=== Begin Enclosure ===

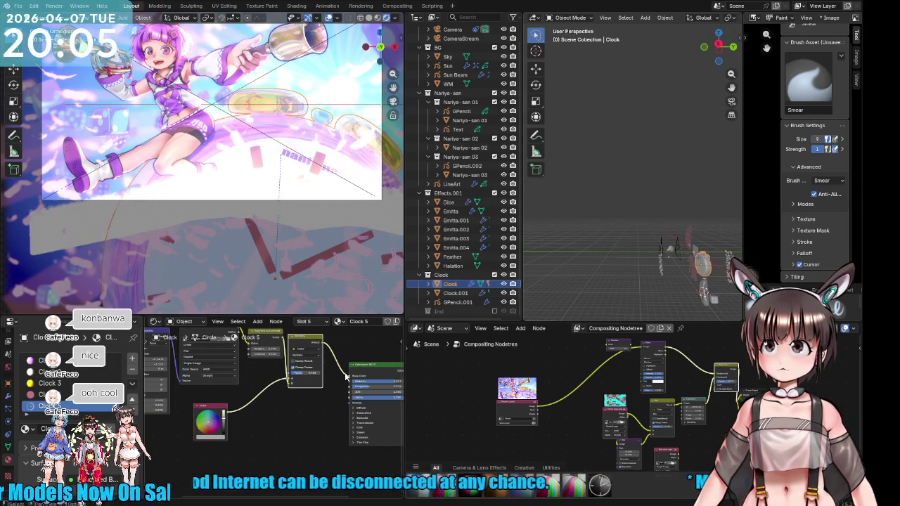
scroll(205, 170, "up", 3)
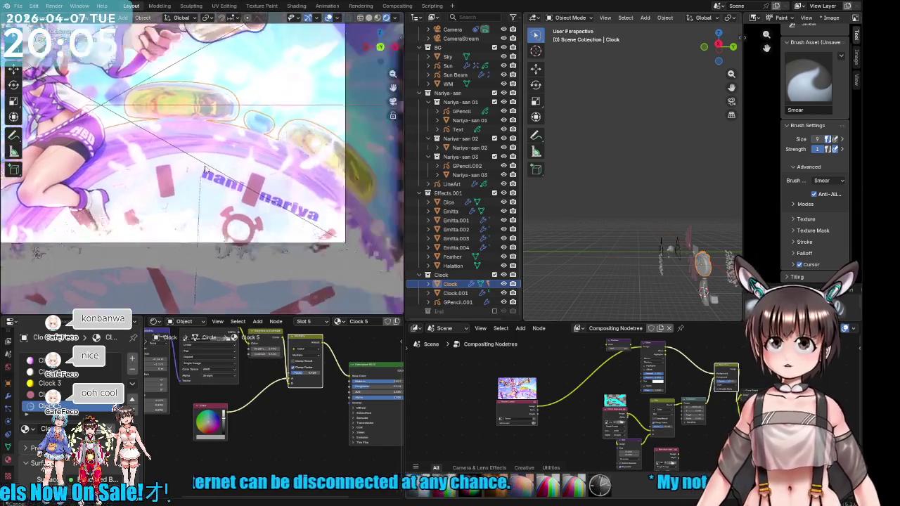
scroll(276, 184, "up", 3)
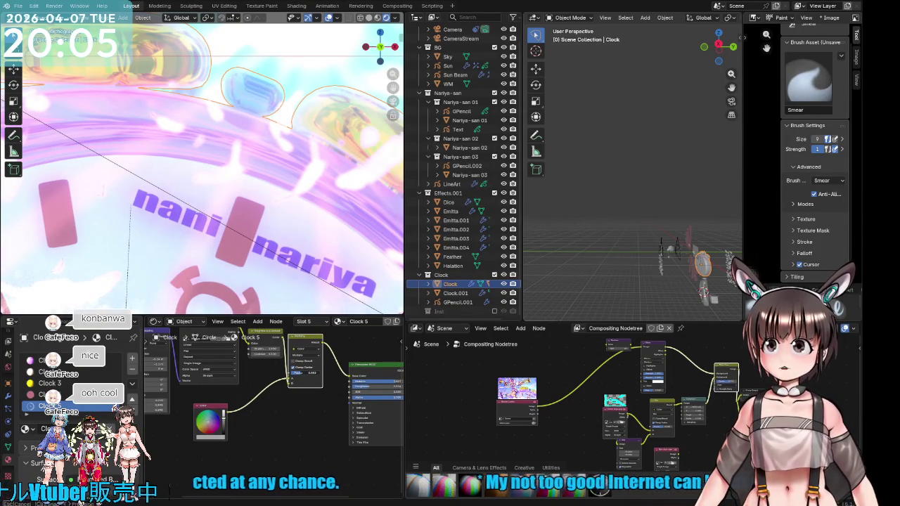
Step: Deselect the Clock, frame the whole illustration in the viewport, and save the project
left_click(273, 217)
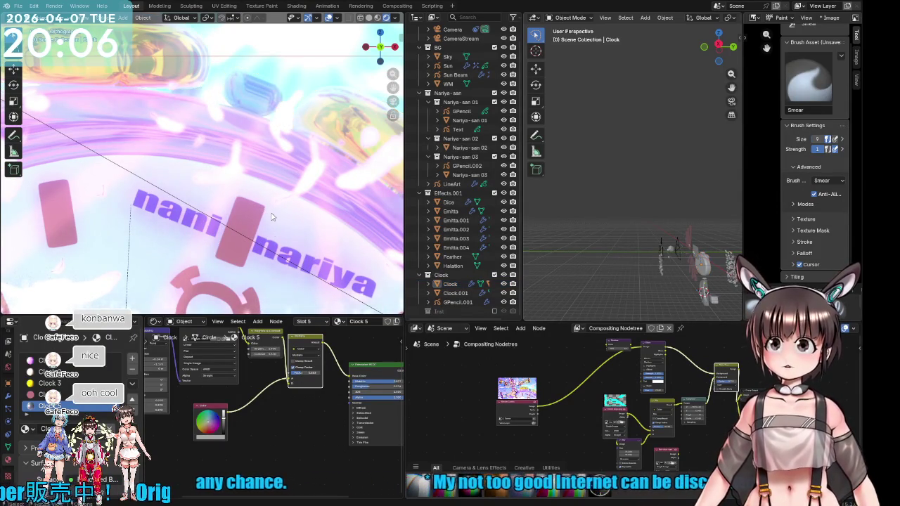
scroll(232, 211, "down", 6)
scroll(175, 202, "down", 2)
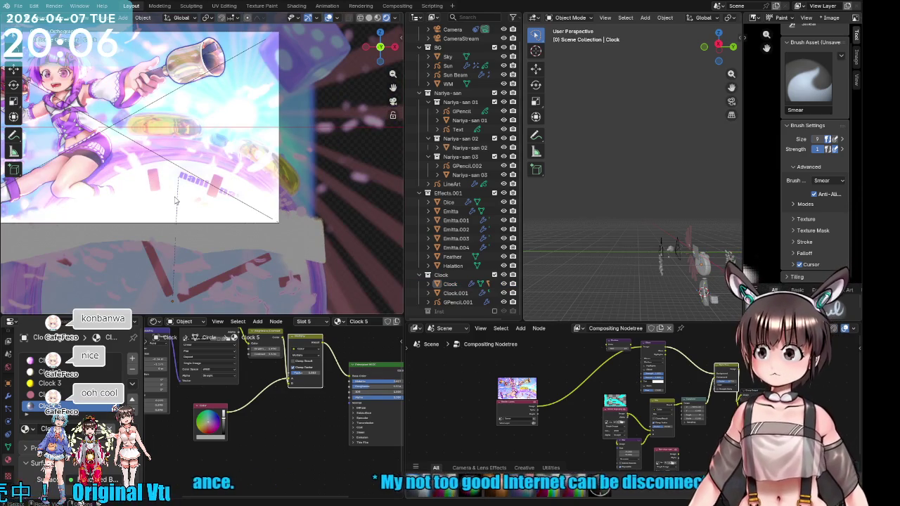
middle_click_drag(162, 176, 225, 202, "shift")
key("ctrl+s")
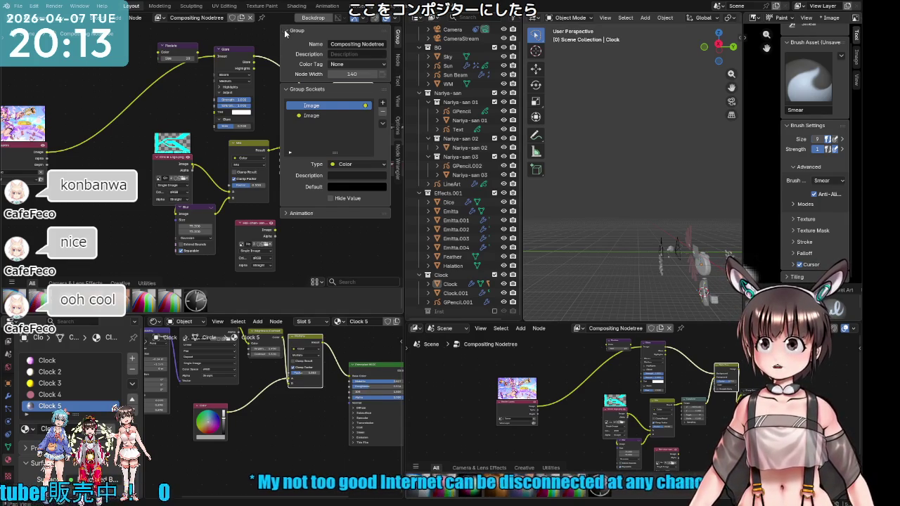
Step: Turn on the compositor backdrop to show the rendered illustration behind the Compositing Nodetree
left_click(311, 18)
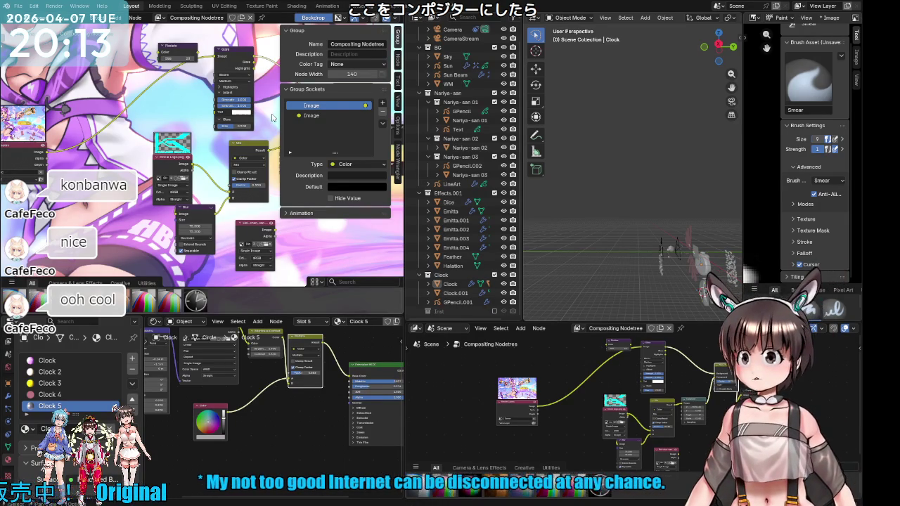
Step: Fit the composite backdrop into view and reconnect a link between compositor nodes
left_click(398, 102)
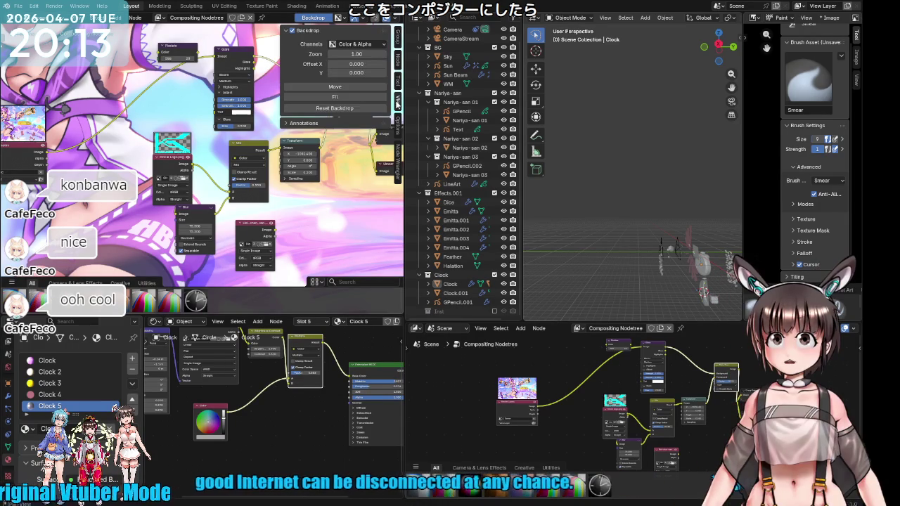
left_click(358, 96)
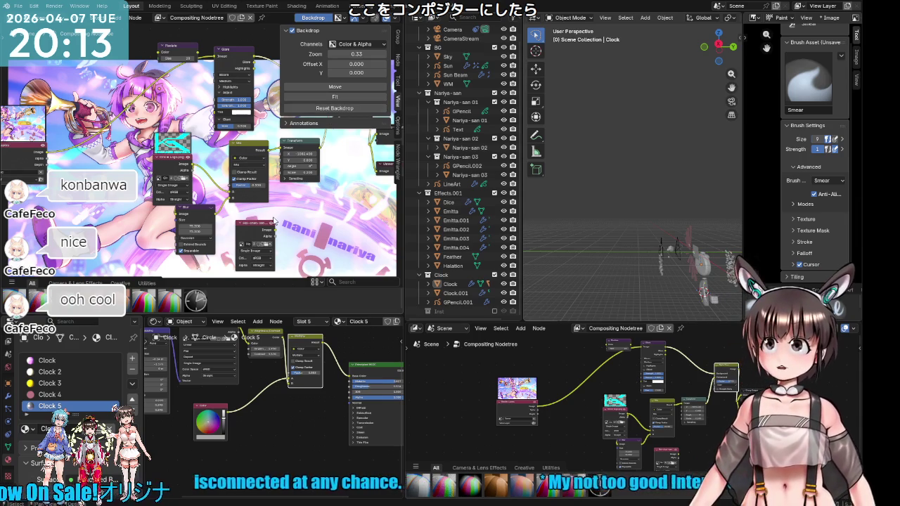
scroll(261, 200, "down", 1)
scroll(261, 200, "down", 1)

=== End Enclosure ===

INSTRUCTIONS TO FOLLOW: Return exactly the lines running from the line with "left_click(311, 18)" through the final line of the listing. Leave the pictures out.

RESPONSE:
left_click(311, 18)
Step: Fit the composite backdrop into view and reconnect a link between compositor nodes
left_click(398, 102)
left_click(358, 96)
scroll(261, 200, "down", 1)
scroll(261, 200, "down", 1)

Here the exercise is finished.